[Dataset entries]
•••

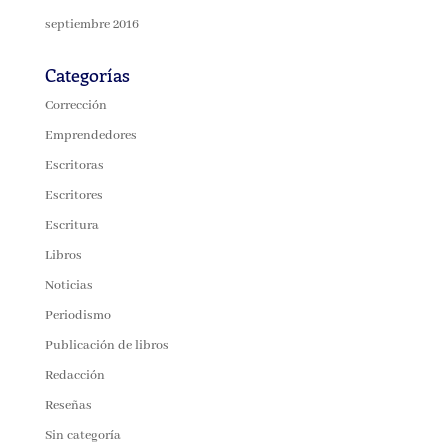
septiembre 2016
Categorías
Corrección
Emprendedores
Escritoras
Escritores
Escritura
Libros
Noticias
Periodismo
Publicación de libros
Redacción
Reseñas
Sin categoría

•••

* [Work task]
Every entry above is to be repeated word for word, with all pictures omitted.

* [Response for this exercise]
septiembre 2016
Categorías
Corrección
Emprendedores
Escritoras
Escritores
Escritura
Libros
Noticias
Periodismo
Publicación de libros
Redacción
Reseñas
Sin categoría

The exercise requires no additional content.